### Your assignment
Take the material below and extract the lines from the one with "lực trong nước, tạo điều kiện để doanh nghiệp" through the one with "забезпечує стабільність нагріву", word for word, without pictures.

### Data for the task

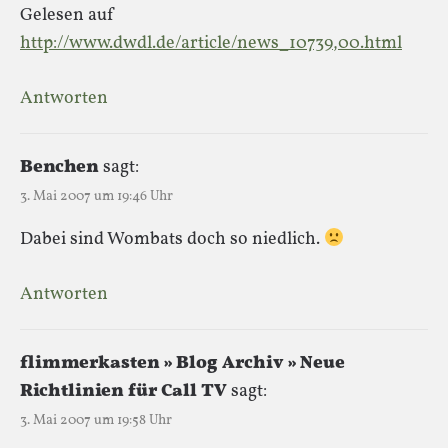
Gelesen auf
http://www.dwdl.de/article/news_10739,00.html
Antworten
Benchen
sagt:
3. Mai 2007 um 19:46 Uhr
Dabei sind Wombats doch so niedlich.
Antworten
flimmerkasten » Blog Archiv » Neue
Richtlinien für Call TV
sagt:
3. Mai 2007 um 19:58 Uhr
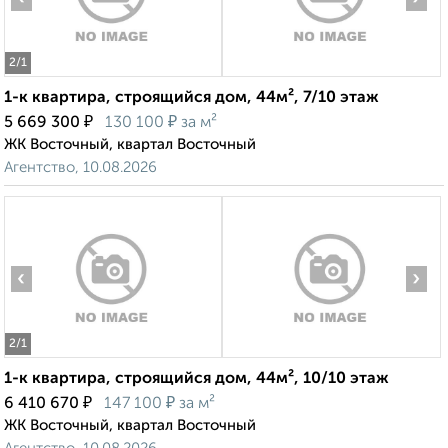
2
/1
1-к квартира, строящийся дом, 44м², 7/10 этаж
₽
₽
5 669 300
130 100
за м²
ЖК Восточный, квартал Восточный
Агентство, 10.08.2026
‹
›
2
/1
1-к квартира, строящийся дом, 44м², 10/10 этаж
₽
₽
6 410 670
147 100
за м²
ЖК Восточный, квартал Восточный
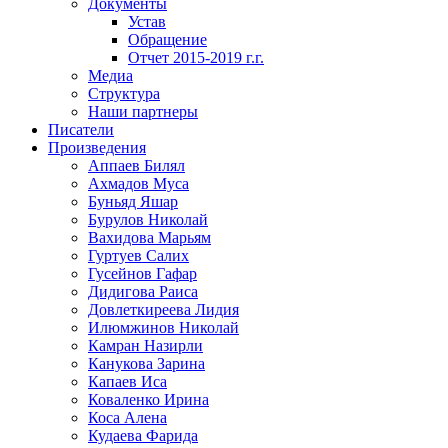
Документы
Устав
Обращение
Отчет 2015-2019 г.г.
Медиа
Структура
Наши партнеры
Писатели
Произведения
Аппаев Билял
Ахмадов Муса
Буньяд Яшар
Бурулов Николай
Вахидова Марьям
Гуртуев Салих
Гусейнов Гафар
Дидигова Раиса
Довлеткиреева Лидия
Илюмжинов Николай
Камран Назирли
Канукова Зарина
Капаев Иса
Коваленко Ирина
Коса Алена
Кудаева Фарида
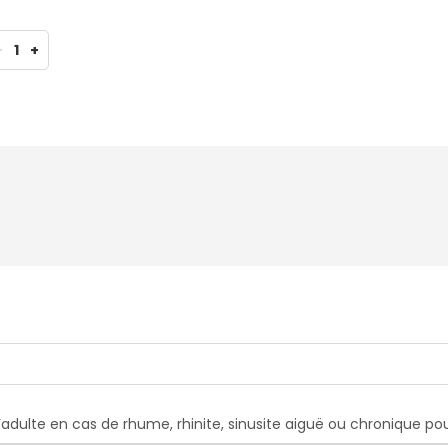
-
1
+
adulte en cas de rhume, rhinite, sinusite aiguë ou chronique p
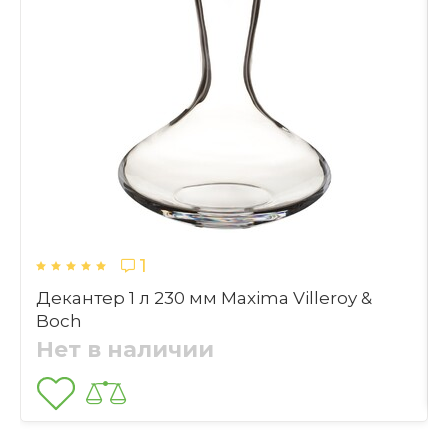
Материал
Здравствуйте, Варвара! Спасибо большое за 
Стекло
ваш отзыв и высокую оценку! Мы очень 
Категория:
рады, что вам понравился декантер и он 
дошел до вас в целости и сохранности. 
Декантеры и графины Blomus
Будем рады видеть вас снова в нашем 
Нужно ли чистить фильтр после
магазине!
каждого использования?
1
Декантер 1 л 230 мм Maxima Villeroy &
Boch
Можно ли мыть декантер в
Нет в наличии
посудомоечной машине?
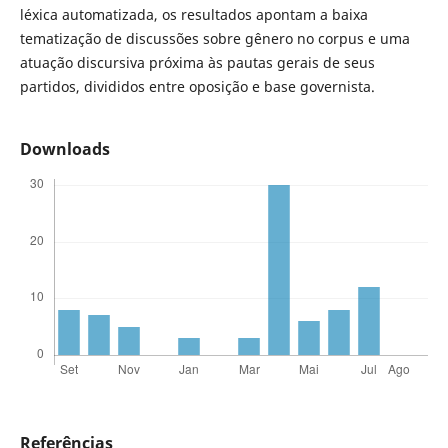
léxica automatizada, os resultados apontam a baixa
tematização de discussões sobre gênero no corpus e uma
atuação discursiva próxima às pautas gerais de seus
partidos, divididos entre oposição e base governista.
Downloads
Referências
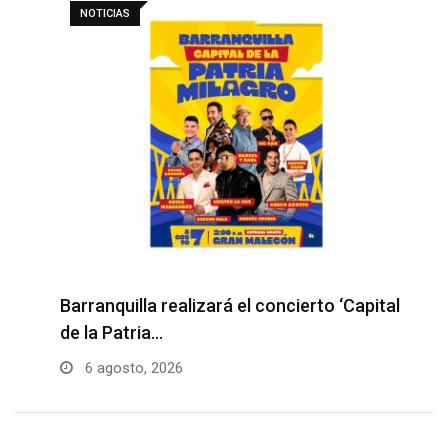
NOTICIAS
Barranquilla realizará el concierto ‘Capital
H
de la Patria…
l
6 agosto, 2026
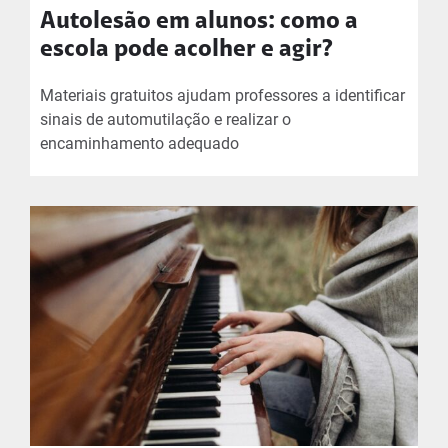
Autolesão em alunos: como a
escola pode acolher e agir?
Materiais gratuitos ajudam professores a identificar
sinais de automutilação e realizar o
encaminhamento adequado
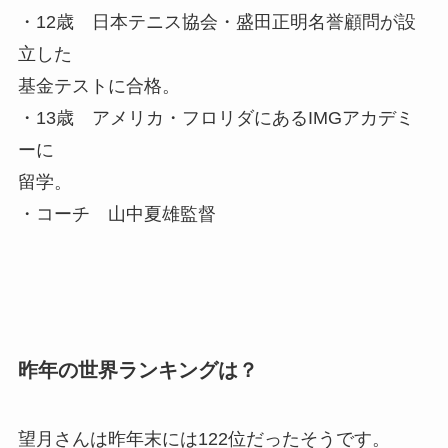
・12歳 日本テニス協会・盛田正明名誉顧問が設
立した
基金テストに合格。
・13歳 アメリカ・フロリダにあるIMGアカデミ
ーに
留学。
・コーチ 山中夏雄監督
昨年の世界ランキングは？
望月さんは昨年末には122位だったそうです。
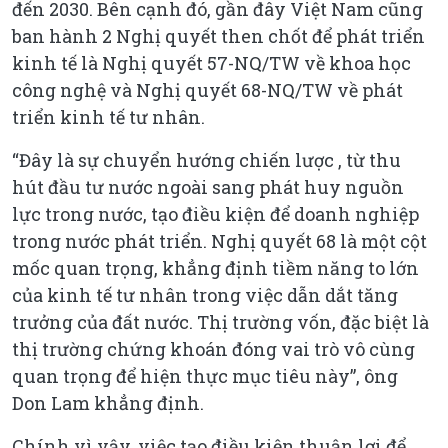
đến 2030. Bên cạnh đó, gần đây Việt Nam cũng
ban hành 2 Nghị quyết then chốt để phát triển
kinh tế là Nghị quyết 57-NQ/TW về khoa học
công nghệ và Nghị quyết 68-NQ/TW về phát
triển kinh tế tư nhân.
“Đây là sự chuyển hướng chiến lược , từ thu
hút đầu tư nước ngoài sang phát huy nguồn
lực trong nước, tạo điều kiện để doanh nghiệp
trong nước phát triển. Nghị quyết 68 là một cột
mốc quan trọng, khẳng định tiềm năng to lớn
của kinh tế tư nhân trong việc dẫn dắt tăng
trưởng của đất nước. Thị trường vốn, đặc biệt là
thị trường chứng khoán đóng vai trò vô cùng
quan trọng để hiện thực mục tiêu này”, ông
Don Lam khẳng định.
Chính vì vậy, việc tạo điều kiện thuận lợi để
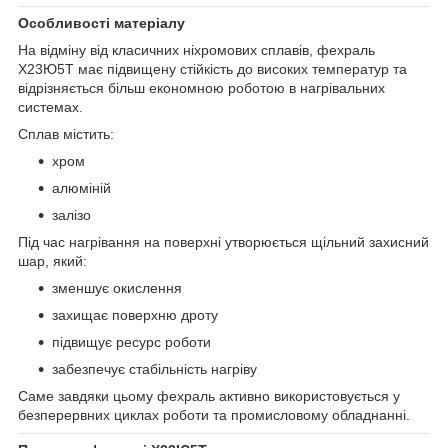
Особливості матеріалу
На відміну від класичних ніхромових сплавів, фехраль
Х23Ю5Т має підвищену стійкість до високих температур та
відрізняється більш економною роботою в нагрівальних
системах.
Сплав містить:
хром
алюміній
залізо
Під час нагрівання на поверхні утворюється щільний захисний
шар, який:
зменшує окислення
захищає поверхню дроту
підвищує ресурс роботи
забезпечує стабільність нагріву
Саме завдяки цьому фехраль активно використовується у
безперервних циклах роботи та промисловому обладнанні.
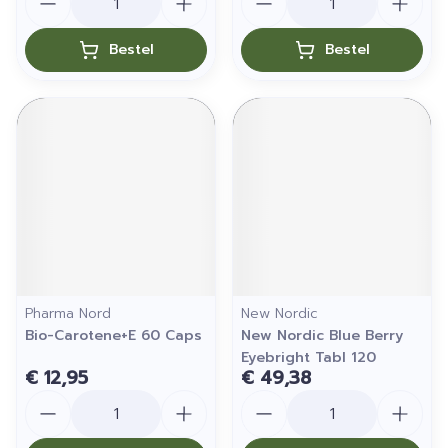
Bestel
Bestel
Pharma Nord
New Nordic
Bio-Carotene+E 60 Caps
New Nordic Blue Berry
Eyebright Tabl 120
€ 12,95
€ 49,38
Aantal
Aantal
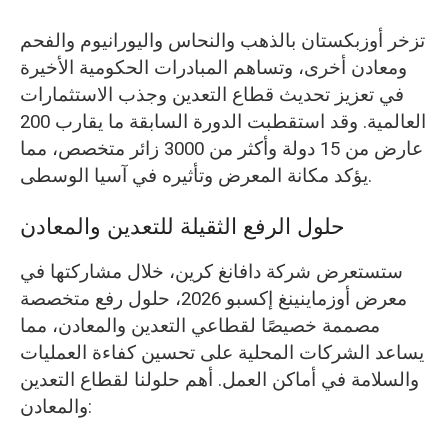
تزخر أوزبكستان بالذهب والنحاس واليورانيوم والفحم
ومعادن أخرى، وتساهم المبادرات الحكومية الأخيرة
في تعزيز تحديث قطاع التعدين وجذب الاستثمارات
العالمية. وقد استقطبت الدورة السابقة ما يقارب 200
عارض من 15 دولة وأكثر من 3000 زائر متخصص، مما
يؤكد مكانة المعرض وتأثيره في آسيا الوسطى.
حلول الرفع الثقيلة للتعدين والمعادن
ستستعرض شركة دافانغ كرين، خلال مشاركتها في
معرض أوزماينينغ إكسبو 2026، حلول رفع متخصصة
مصممة خصيصًا لقطاعي التعدين والمعادن، مما
يساعد الشركات المحلية على تحسين كفاءة العمليات
والسلامة في أماكن العمل. أهم حلولنا لقطاع التعدين
والمعادن:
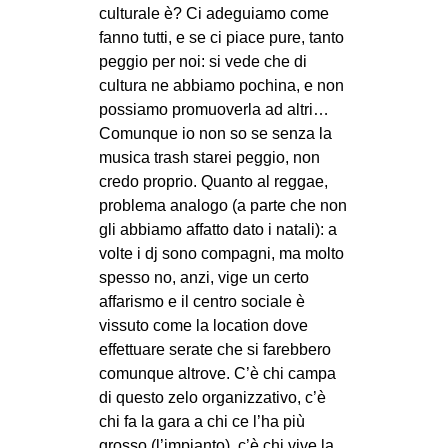
culturale è? Ci adeguiamo come
fanno tutti, e se ci piace pure, tanto
peggio per noi: si vede che di
cultura ne abbiamo pochina, e non
possiamo promuoverla ad altri…
Comunque io non so se senza la
musica trash starei peggio, non
credo proprio. Quanto al reggae,
problema analogo (a parte che non
gli abbiamo affatto dato i natali): a
volte i dj sono compagni, ma molto
spesso no, anzi, vige un certo
affarismo e il centro sociale è
vissuto come la location dove
effettuare serate che si farebbero
comunque altrove. C’è chi campa
di questo zelo organizzativo, c’è
chi fa la gara a chi ce l’ha più
grosso (l’impianto), c’è chi vive la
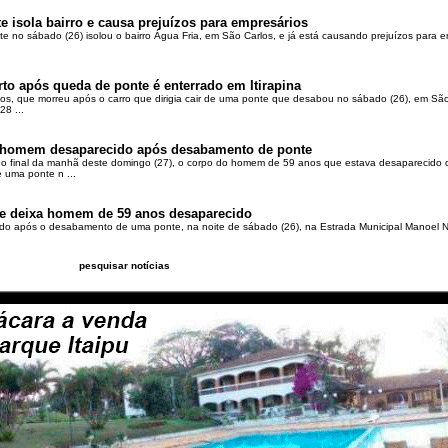
 isola bairro e causa prejuízos para empresários
no sábado (26) isolou o bairro Água Fria, em São Carlos, e já está causando prejuízos para em
 após queda de ponte é enterrado em Itirapina
, que morreu após o carro que dirigia cair de uma ponte que desabou no sábado (26), em São 
8 ...
 homem desaparecido após desabamento de ponte
o final da manhã deste domingo (27), o corpo do homem de 59 anos que estava desaparecido 
 uma ponte n ...
e deixa homem de 59 anos desaparecido
 após o desabamento de uma ponte, na noite de sábado (26), na Estrada Municipal Manoel Nu
pesquisar notícias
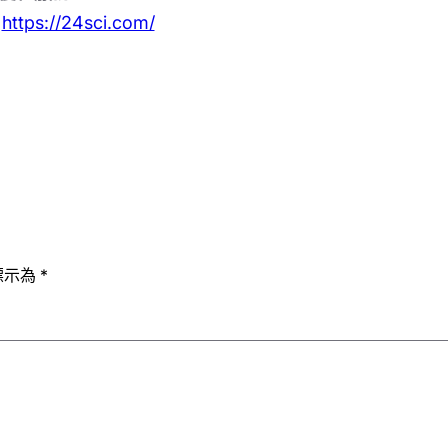
：
https://24sci.com/
標示為
*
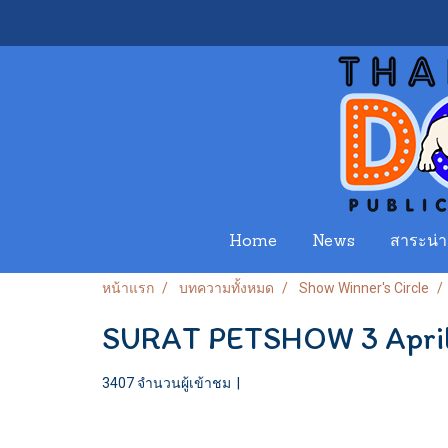
Home
News
สาระน่าร
หน้าแรก
บทความทั้งหมด
Show Winner's Circle
SURAT PETSHOW 3 April
3407 จำนวนผู้เข้าชม
|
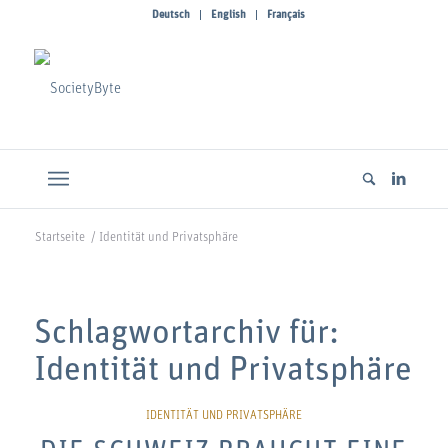
Deutsch
English
Français
Startseite
/
Identität und Privatsphäre
Schlagwortarchiv für:
Identität und Privatsphäre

### Answer for this exercise
lực trong nước, tạo điều kiện để doanh nghiệp
trong nước phát triển. Nghị quyết 68 là một cột
mốc quan trọng, khẳng định tiềm năng to lớn
của kinh tế tư nhân trong việc dẫn dắt tăng
trưởng của đất nước. Thị trường vốn, đặc biệt là
thị trường chứng khoán đóng vai trò vô cùng
quan trọng để hiện thực mục tiêu này”, ông
Don Lam khẳng định.
Chính vì vậy, việc tạo điều kiện thuận lợi để
Особливості матеріалу
На відміну від класичних ніхромових сплавів, фехраль
Х23Ю5Т має підвищену стійкість до високих температур та
відрізняється більш економною роботою в нагрівальних
системах.
Сплав містить:
хром
алюміній
залізо
Під час нагрівання на поверхні утворюється щільний захисний
шар, який:
зменшує окислення
захищає поверхню дроту
підвищує ресурс роботи
забезпечує стабільність нагріву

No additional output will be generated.